Freshmen year of college I was always helping my friends deal with their relationship problems. There was always something going on with one of them and nine times out of ten it had to do with Facebook. One of my friends had been dating a guy that she really enjoyed spending time with but had yet to DTR (define the relationship).
They had been seeing each other for months and the fact that he hadn't sent her a Facebook relationship request was driving her crazy. She came up with so many different ideas in her head as to why her new boyfriend hadn't popped the question (ha-ha).
After driving herself insane, she hacked into his facebook and deleted his messages. After she came down from her crazy spell and transformed from the crazy girlfriend you see in the movies, she realized that she had to fess up and tell him. Not only was she completely embarrassed, but she also remained single on Facebook.

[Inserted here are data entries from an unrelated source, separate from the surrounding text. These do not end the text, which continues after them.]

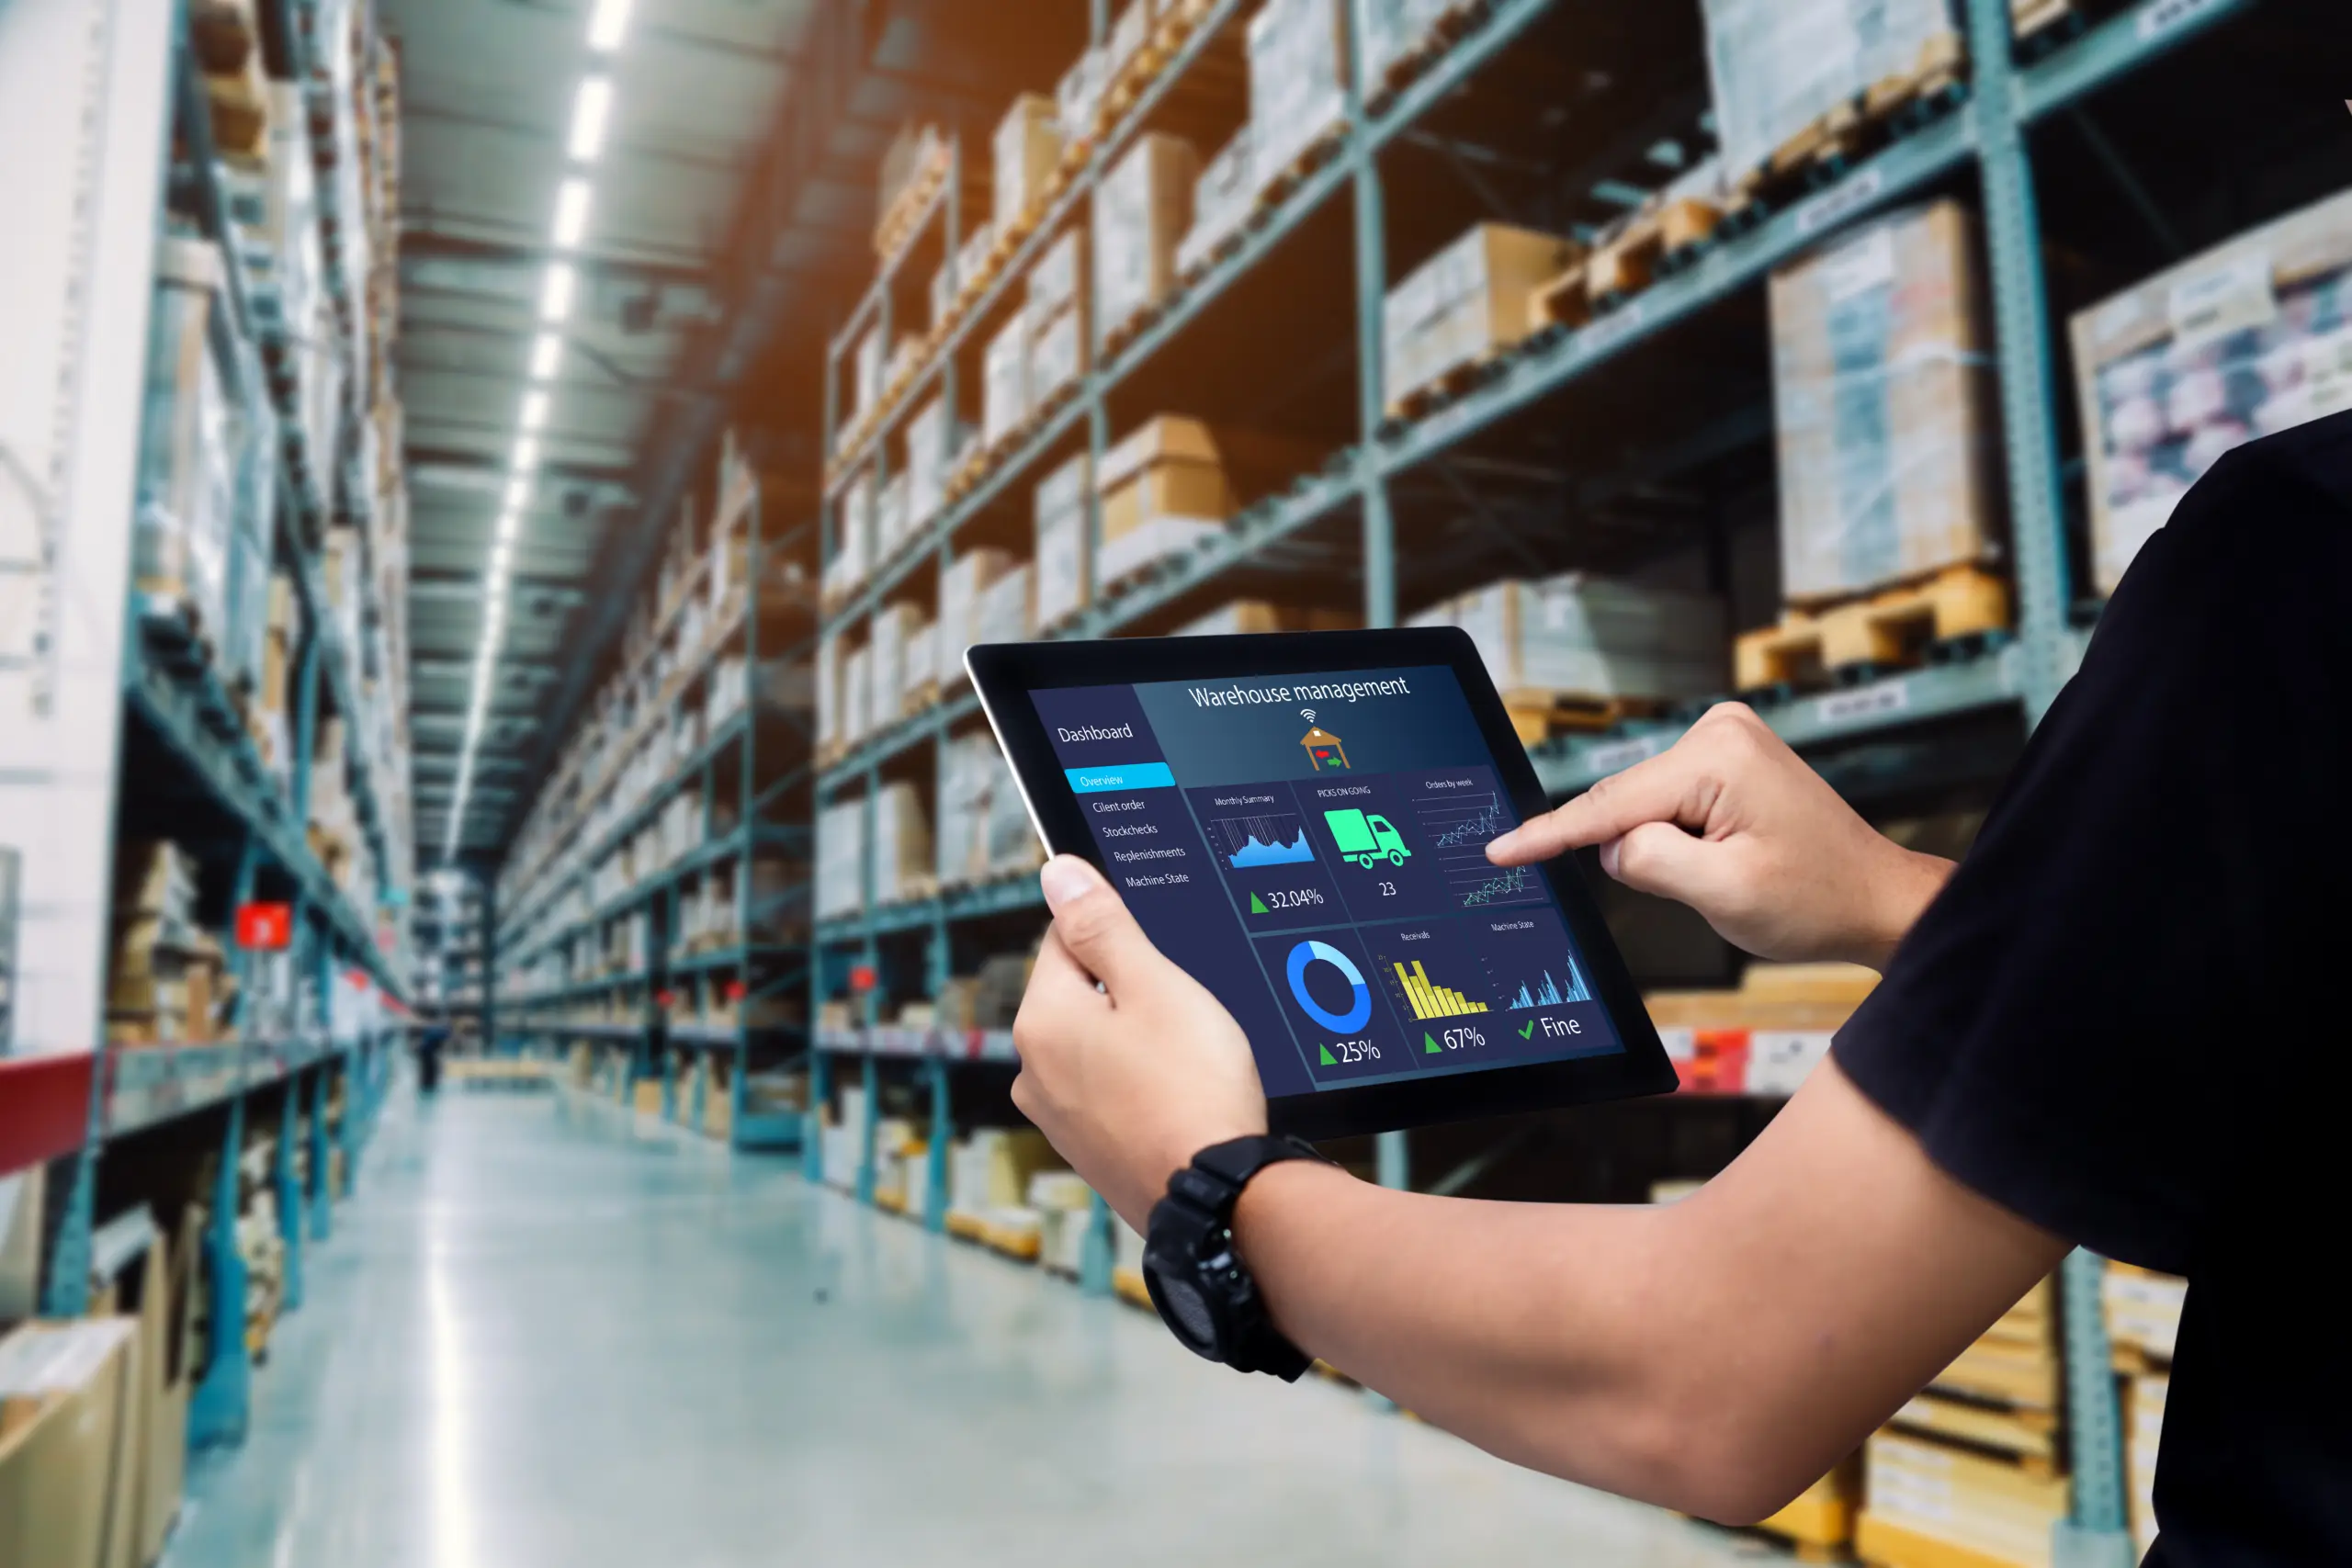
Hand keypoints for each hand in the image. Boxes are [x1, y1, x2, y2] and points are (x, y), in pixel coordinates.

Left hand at [1011, 856, 1267, 1227]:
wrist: (1217, 1197)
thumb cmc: (1192, 1086)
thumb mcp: (1155, 986)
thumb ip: (1102, 925)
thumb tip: (1057, 872)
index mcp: (1041, 1020)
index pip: (1065, 938)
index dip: (1120, 936)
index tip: (1163, 958)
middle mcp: (1033, 1070)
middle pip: (1080, 993)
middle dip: (1129, 991)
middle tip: (1185, 1012)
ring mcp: (1057, 1117)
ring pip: (1097, 1045)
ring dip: (1137, 1039)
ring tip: (1188, 1058)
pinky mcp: (1087, 1150)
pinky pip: (1109, 1091)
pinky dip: (1140, 1083)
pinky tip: (1180, 1094)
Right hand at [1486, 703, 1951, 967]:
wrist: (1875, 898)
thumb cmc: (1816, 899)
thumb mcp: (1722, 893)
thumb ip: (1647, 862)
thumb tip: (1611, 846)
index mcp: (1718, 756)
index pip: (1610, 804)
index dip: (1549, 835)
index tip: (1499, 852)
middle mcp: (1719, 731)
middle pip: (1627, 804)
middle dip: (1641, 853)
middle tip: (1707, 885)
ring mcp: (1724, 740)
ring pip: (1644, 809)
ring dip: (1666, 850)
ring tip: (1732, 871)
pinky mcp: (1726, 758)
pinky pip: (1666, 805)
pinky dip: (1677, 839)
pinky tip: (1725, 857)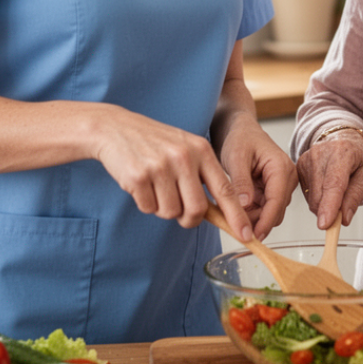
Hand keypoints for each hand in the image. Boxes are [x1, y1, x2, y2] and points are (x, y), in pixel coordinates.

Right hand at [92, 104, 252, 240]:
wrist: (115, 128)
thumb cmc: (154, 143)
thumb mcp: (186, 149)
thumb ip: (203, 176)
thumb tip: (220, 213)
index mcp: (201, 150)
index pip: (225, 190)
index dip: (236, 216)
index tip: (247, 236)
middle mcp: (184, 157)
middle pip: (197, 209)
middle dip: (188, 218)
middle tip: (177, 207)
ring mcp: (161, 166)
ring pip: (171, 212)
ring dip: (162, 207)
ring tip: (155, 185)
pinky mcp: (138, 176)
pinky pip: (148, 208)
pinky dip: (145, 202)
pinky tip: (140, 182)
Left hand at [217, 118, 297, 240]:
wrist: (240, 130)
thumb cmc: (240, 138)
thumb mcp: (236, 157)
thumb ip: (241, 182)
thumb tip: (245, 205)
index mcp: (281, 168)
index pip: (277, 201)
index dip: (265, 221)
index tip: (252, 235)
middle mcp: (286, 178)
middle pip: (275, 211)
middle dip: (256, 222)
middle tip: (232, 227)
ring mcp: (281, 186)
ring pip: (270, 213)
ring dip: (252, 219)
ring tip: (230, 216)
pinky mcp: (273, 191)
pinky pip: (264, 209)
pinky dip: (251, 213)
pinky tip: (236, 211)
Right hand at [296, 128, 362, 230]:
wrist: (343, 139)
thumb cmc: (359, 157)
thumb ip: (356, 197)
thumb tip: (343, 218)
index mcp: (342, 152)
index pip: (334, 183)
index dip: (329, 206)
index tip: (324, 224)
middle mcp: (320, 153)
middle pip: (320, 194)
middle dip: (330, 211)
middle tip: (344, 210)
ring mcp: (306, 158)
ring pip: (312, 198)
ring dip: (324, 205)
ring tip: (338, 191)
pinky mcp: (298, 166)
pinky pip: (306, 194)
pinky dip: (318, 198)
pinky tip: (326, 187)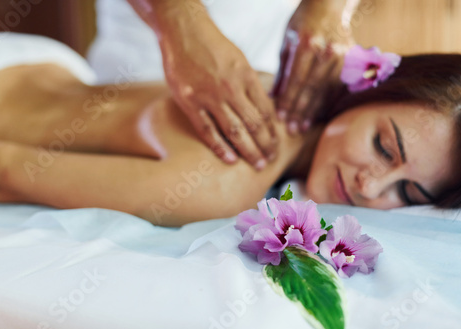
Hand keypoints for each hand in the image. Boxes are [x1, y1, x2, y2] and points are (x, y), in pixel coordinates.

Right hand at [158, 13, 277, 169]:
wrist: (183, 32)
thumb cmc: (213, 47)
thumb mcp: (240, 61)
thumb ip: (250, 85)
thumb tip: (264, 109)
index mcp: (246, 77)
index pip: (266, 111)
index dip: (273, 131)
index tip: (277, 144)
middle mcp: (231, 88)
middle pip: (254, 124)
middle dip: (266, 145)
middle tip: (271, 160)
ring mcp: (210, 97)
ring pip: (235, 131)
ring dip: (249, 150)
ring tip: (257, 164)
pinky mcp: (190, 102)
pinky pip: (207, 130)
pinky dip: (220, 147)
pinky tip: (230, 160)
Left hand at [272, 0, 355, 134]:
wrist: (329, 5)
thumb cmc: (302, 24)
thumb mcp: (287, 42)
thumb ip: (281, 71)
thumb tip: (271, 97)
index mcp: (307, 44)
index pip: (296, 80)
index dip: (288, 101)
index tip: (280, 118)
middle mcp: (327, 51)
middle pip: (312, 88)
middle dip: (300, 111)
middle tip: (291, 129)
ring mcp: (343, 56)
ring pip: (327, 90)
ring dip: (314, 111)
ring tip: (302, 126)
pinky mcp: (353, 61)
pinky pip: (339, 87)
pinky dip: (327, 102)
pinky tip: (318, 115)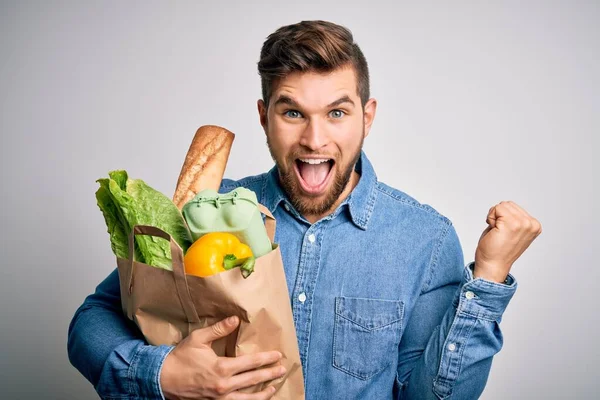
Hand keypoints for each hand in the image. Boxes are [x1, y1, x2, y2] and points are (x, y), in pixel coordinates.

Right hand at [160, 316, 285, 399]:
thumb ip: (219, 329)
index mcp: (221, 368)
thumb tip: (236, 319)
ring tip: (273, 388)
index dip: (265, 359)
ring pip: (247, 399)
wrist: (162, 379)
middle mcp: (223, 386)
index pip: (250, 363)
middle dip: (269, 374)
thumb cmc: (180, 358)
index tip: (277, 355)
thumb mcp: (199, 339)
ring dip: (263, 393)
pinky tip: (254, 399)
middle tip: (282, 369)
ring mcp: (219, 399)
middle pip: (253, 380)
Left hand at [474, 201, 541, 282]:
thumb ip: (516, 219)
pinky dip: (490, 218)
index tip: (505, 233)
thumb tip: (509, 206)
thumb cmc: (497, 250)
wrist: (492, 265)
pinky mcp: (512, 224)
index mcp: (534, 225)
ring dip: (494, 217)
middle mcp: (531, 224)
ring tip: (497, 232)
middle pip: (507, 204)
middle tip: (499, 233)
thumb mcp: (513, 231)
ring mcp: (523, 223)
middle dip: (498, 216)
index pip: (513, 207)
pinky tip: (494, 231)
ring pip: (502, 205)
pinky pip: (496, 208)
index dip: (503, 218)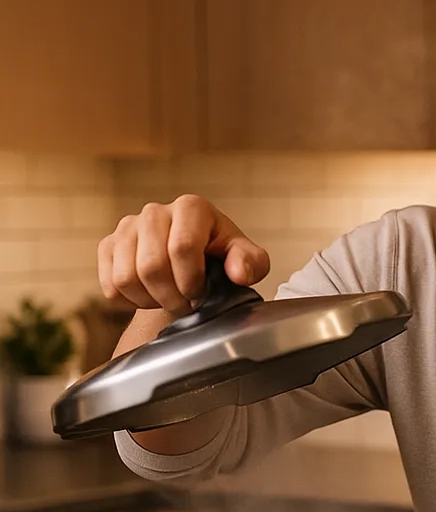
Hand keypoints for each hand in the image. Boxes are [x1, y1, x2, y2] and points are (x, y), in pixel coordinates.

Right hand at [98, 194, 269, 316]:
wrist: (193, 263)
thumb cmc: (222, 258)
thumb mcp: (247, 260)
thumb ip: (251, 263)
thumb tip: (238, 273)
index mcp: (191, 208)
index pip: (182, 248)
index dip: (192, 281)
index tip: (202, 293)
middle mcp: (155, 212)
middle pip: (152, 266)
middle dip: (172, 296)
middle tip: (187, 303)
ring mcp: (127, 227)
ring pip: (126, 277)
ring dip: (151, 300)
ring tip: (170, 298)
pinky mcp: (108, 246)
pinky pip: (110, 285)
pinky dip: (131, 301)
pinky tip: (151, 296)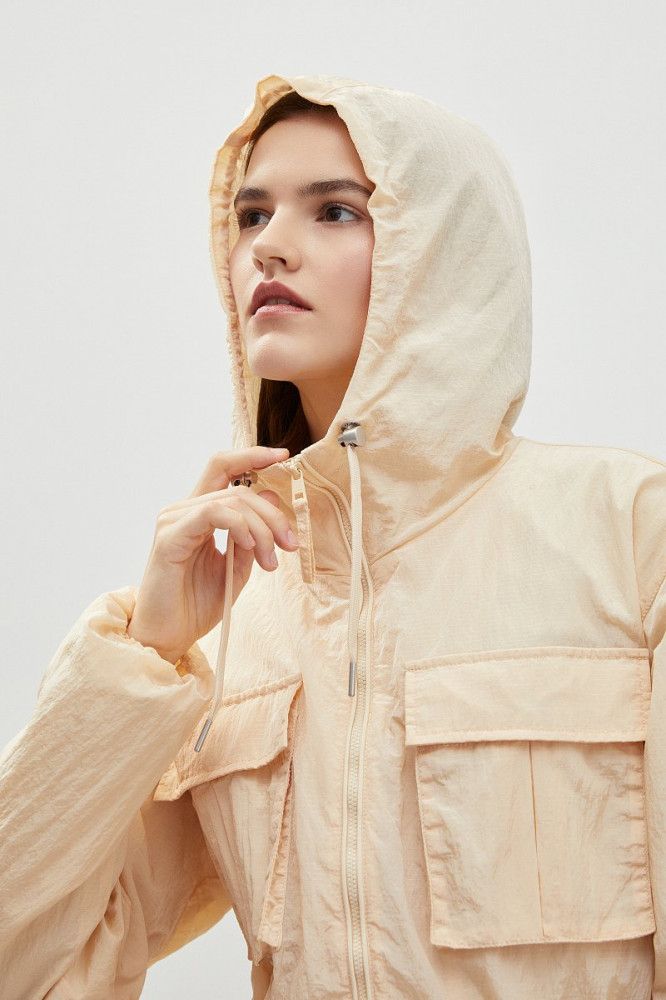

Since the start of Facebook, people have used the website to maintain friendships, relationships, and "stalking" on everyone else. With the click of a mouse, we have access to our "friends" entire social lives. Although Facebook makes it easier to keep in contact with loved ones, is Facebook the death of dating, as we know it?
As a college student, I can honestly say that Facebook has done more damage to the relationships I have encountered than anything else. It doesn't matter if your status is single or in a relationship, Facebook can cause some serious tension in a relationship.
It all starts out at the beginning; things are going good, you have just started dating and really seem to enjoy each others company. Once you start telling your friends about your fresh squeeze, they will start asking you: "Are you Facebook official yet?” In the Facebook world, a relationship means close to nothing unless it's broadcasted for the world to see.

So go ahead, accept that relationship request, but you don't want to know what comes next. Once your relationship is on your profile, you might as well of just given your partner a key to your social life. Now, whenever you friend someone of the opposite sex, expect to be interrogated. It gets worse: Whenever someone posts on your wall, you will be hearing about it.
Facebook opens up so many doors to reconnecting with old friends, meeting new people, and staying in touch with relatives; but sometimes when your in a relationship, it may be best to keep the past in the past. Friending an "ex" may be interesting, but it may be the end of your trusting relationship.
Now, regardless of whether or not you can be trusted, every move you make can potentially be under surveillance. A wall post could cause an argument or even a break up. Why put yourself through the craziness? Isn't there enough stress in a relationship without the added pressures of the Internet and old temptations at the click of a mouse?